_WHAT THE TASK REQUIRES_.
Within the entries below, the lines from the one with "neck: (557, 329)" through the one with "left back paw: (642, 425)" are to be set down exactly, both ends kept.

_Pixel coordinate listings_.
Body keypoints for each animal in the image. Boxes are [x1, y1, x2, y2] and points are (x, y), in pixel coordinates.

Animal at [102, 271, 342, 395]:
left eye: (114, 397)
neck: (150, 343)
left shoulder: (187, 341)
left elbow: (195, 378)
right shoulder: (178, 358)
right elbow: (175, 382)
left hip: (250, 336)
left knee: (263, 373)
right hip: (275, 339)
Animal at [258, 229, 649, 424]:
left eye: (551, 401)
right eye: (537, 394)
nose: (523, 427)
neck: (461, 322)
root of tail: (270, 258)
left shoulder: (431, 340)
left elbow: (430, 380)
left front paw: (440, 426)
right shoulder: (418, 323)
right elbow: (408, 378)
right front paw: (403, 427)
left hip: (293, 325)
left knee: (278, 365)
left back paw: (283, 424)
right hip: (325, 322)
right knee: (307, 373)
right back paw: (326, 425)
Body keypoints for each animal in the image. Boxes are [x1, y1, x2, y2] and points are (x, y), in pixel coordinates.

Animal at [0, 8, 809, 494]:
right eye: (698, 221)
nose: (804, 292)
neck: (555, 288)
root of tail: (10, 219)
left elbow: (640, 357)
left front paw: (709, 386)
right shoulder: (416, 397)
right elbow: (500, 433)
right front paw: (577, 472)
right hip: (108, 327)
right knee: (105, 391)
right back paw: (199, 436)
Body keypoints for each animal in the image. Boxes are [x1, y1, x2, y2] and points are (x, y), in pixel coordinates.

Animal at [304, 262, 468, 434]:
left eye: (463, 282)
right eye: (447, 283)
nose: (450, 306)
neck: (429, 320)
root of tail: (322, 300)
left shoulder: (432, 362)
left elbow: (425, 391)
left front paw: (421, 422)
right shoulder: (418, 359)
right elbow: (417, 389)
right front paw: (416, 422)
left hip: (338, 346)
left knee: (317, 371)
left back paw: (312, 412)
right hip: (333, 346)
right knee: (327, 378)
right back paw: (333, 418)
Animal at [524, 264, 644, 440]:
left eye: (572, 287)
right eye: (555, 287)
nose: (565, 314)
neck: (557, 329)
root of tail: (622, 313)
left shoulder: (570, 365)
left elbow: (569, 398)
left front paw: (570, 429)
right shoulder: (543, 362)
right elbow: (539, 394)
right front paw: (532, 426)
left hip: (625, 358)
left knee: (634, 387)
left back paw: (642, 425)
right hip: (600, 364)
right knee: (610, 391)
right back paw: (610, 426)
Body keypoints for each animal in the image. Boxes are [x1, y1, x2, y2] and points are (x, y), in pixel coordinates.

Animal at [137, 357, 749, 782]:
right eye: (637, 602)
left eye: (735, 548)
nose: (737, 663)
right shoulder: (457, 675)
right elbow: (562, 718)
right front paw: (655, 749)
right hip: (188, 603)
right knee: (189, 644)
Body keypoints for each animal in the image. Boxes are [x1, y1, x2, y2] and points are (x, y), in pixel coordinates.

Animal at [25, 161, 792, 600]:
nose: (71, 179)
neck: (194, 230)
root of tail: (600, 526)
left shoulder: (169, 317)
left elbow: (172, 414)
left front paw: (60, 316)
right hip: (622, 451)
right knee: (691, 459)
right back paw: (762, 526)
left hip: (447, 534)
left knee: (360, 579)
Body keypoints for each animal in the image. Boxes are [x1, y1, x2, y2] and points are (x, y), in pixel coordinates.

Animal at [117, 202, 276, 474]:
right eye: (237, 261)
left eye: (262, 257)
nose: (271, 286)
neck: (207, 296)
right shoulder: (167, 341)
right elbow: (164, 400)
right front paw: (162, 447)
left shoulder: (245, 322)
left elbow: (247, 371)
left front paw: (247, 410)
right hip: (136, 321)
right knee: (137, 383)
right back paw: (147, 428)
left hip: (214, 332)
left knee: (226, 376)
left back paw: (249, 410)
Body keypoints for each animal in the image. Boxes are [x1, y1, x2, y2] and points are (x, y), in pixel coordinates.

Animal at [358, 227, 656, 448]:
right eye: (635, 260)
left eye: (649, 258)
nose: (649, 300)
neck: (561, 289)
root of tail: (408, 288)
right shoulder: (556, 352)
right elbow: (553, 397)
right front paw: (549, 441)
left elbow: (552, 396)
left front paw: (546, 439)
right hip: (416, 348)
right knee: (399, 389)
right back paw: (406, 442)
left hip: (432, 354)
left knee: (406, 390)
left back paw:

_ANSWER SECTION_.
neck: (557, 329)
root of tail: (622, 313)
left shoulder: (570, 365)
left elbow: (569, 398)
left front paw: (570, 429)
right shoulder: (543, 362)
right elbow: (539, 394)
right front paw: (532, 426)
left hip: (625, 358)
left knee: (634, 387)
left back paw: (642, 425)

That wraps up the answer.